Es evidente que para los países emergentes las líneas de acción pasan por la coordinación que aumente el poder de negociación, por las alianzas estratégicas con países que tengan visiones análogas y complementarias, y por el incremento del capital simbólico de manera de ensanchar la credibilidad. Si bien es cierto que Edwin Heron –discípulo francés de Keynes– debe haber escuchado con satisfacción que Sarkozy se resignara a que “... el dogma de que los mercados tienen siempre razón es una idea loca”, no lo es menos que las líneas de acción contienen múltiples dispositivos decisorios que no sólo deben ser técnicamente adecuados, sino que requieren de liderazgos locales y globales.

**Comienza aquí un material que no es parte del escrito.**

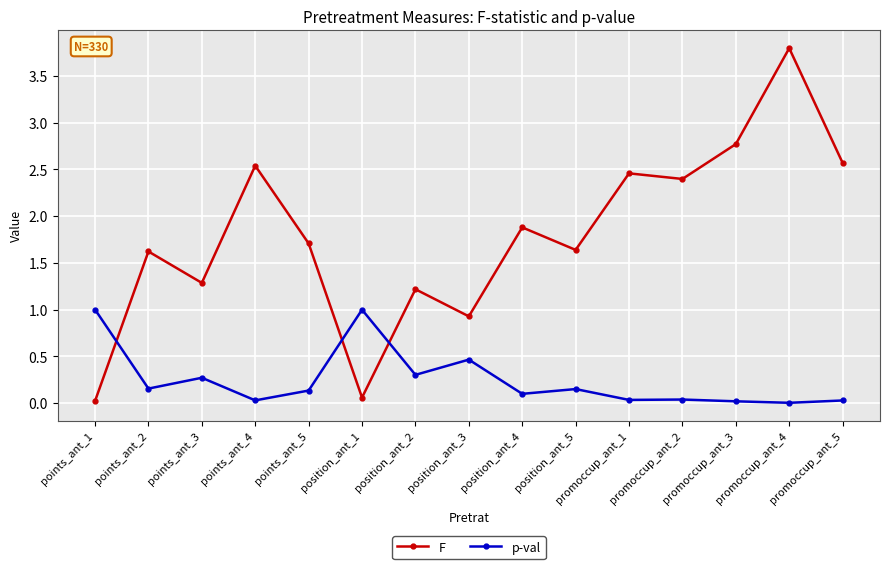

How many lines are shown in the chart?

2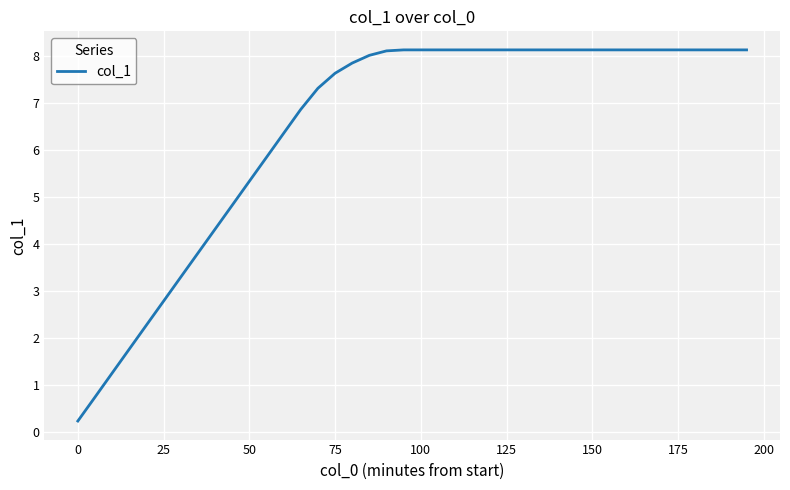

What is the difference between the second highest and minimum values?

7.9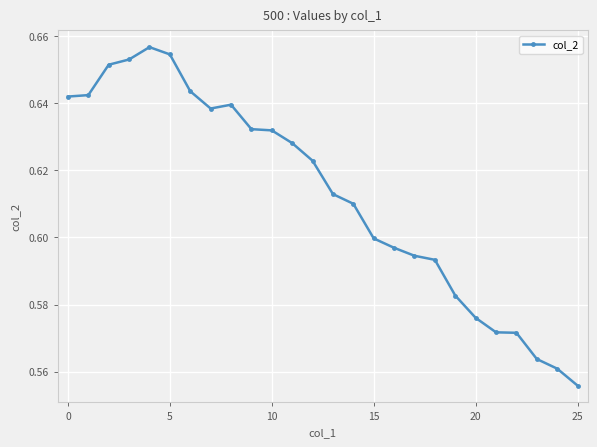

Count the values in the range 0 to 1.

26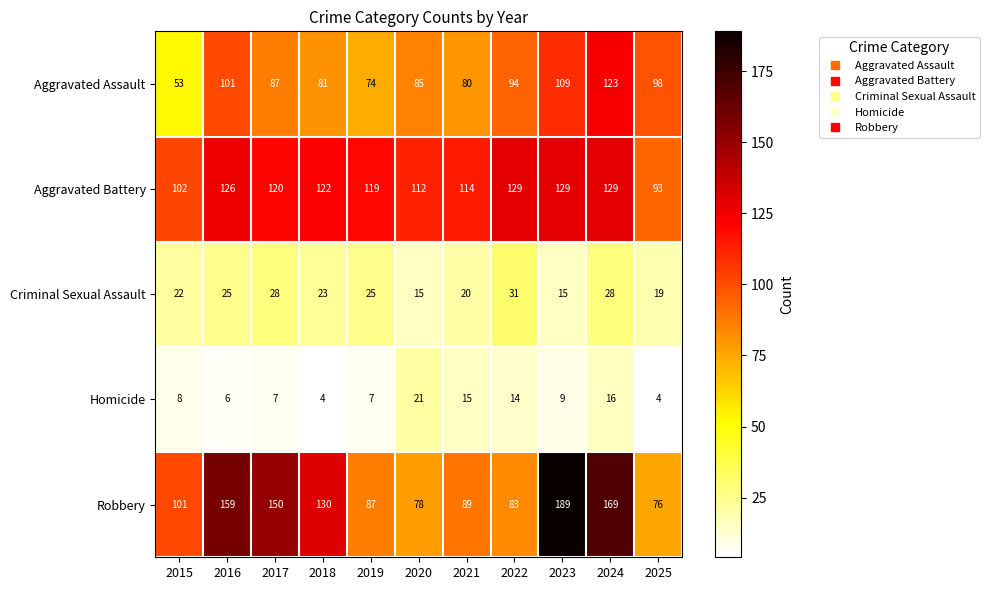

What is the average value of the Criminal Sexual Assault series?

23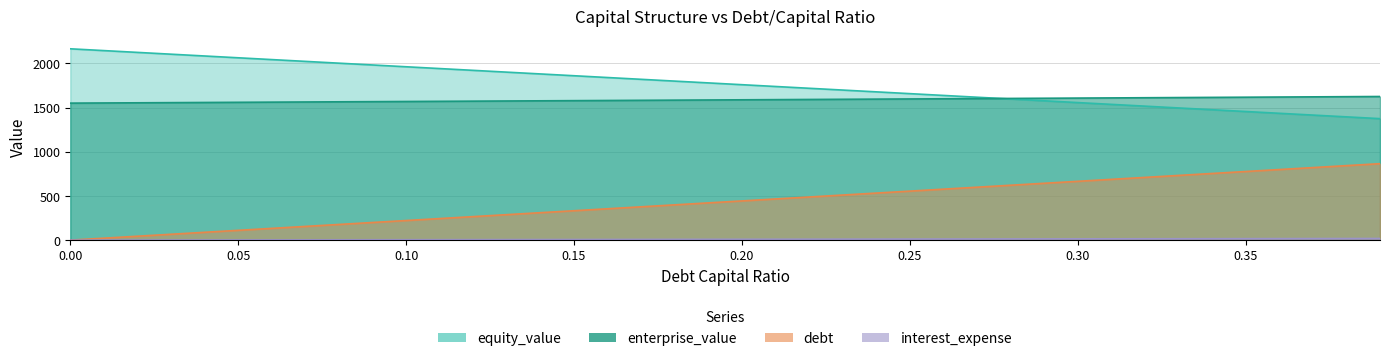

True or false: interest_expense and debt intersect in this chart.

False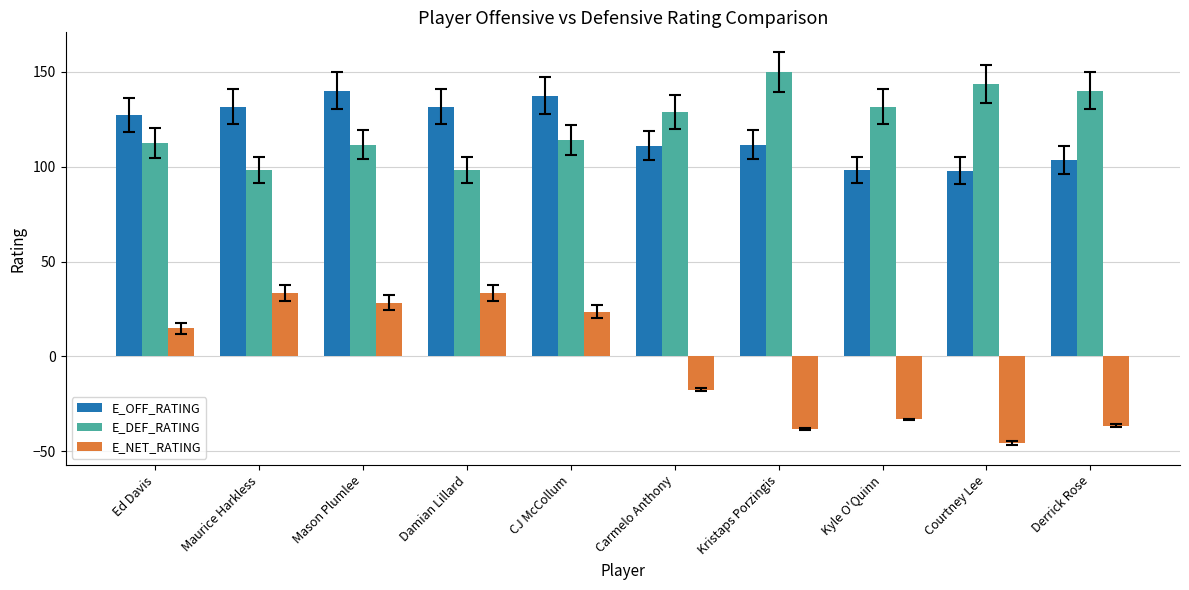

What is the total value across all series at Derrick Rose?

207.0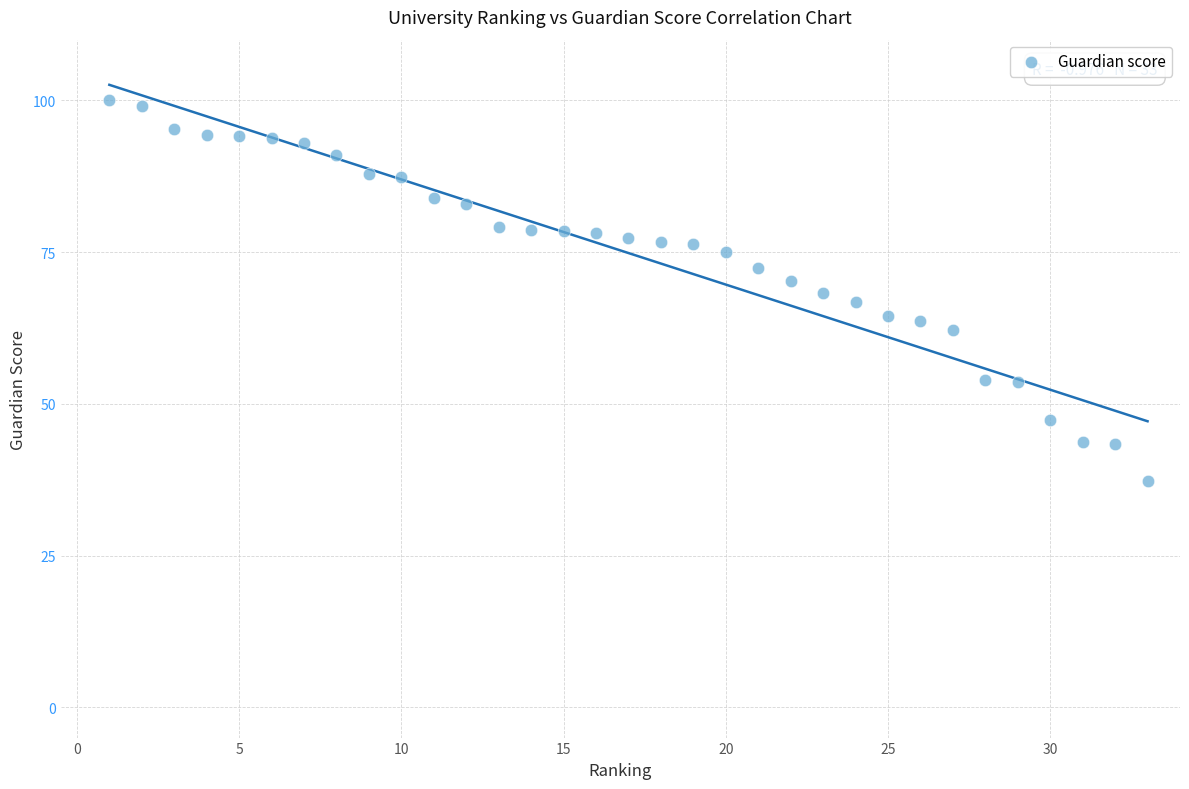

What is the range of X values (max minus min)?

32.0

Hay crisis circunstanciales y crisis objetivas: las primeras son aquellas que se dejan maquillar; a las últimas no hay cosmético que las vuelva presentables. Debido a que la crisis por la que transita el mundo pertenece al segundo tipo, son indispensables pilotos capaces de intervenir de manera precisa sobre los mercados, para regular la asignación de las rentas, y sobre los sistemas tributarios para vigilar su distribución y acumulación. Como ha escrito Goransky: (...) “se trataría de que la distribución y redistribución de los ingresos (que genera la demanda solvente) creciera a igual ritmo que la producción y la productividad”.
El mundo tiene la posibilidad de pasar de una homogeneidad coactiva a una heterogeneidad por consenso. Este tránsito, si es que puede ser tramitado, no debe olvidar que incluso el trabajo, es un pan agrio cuando no hay esperanza de movilidad social ascendente.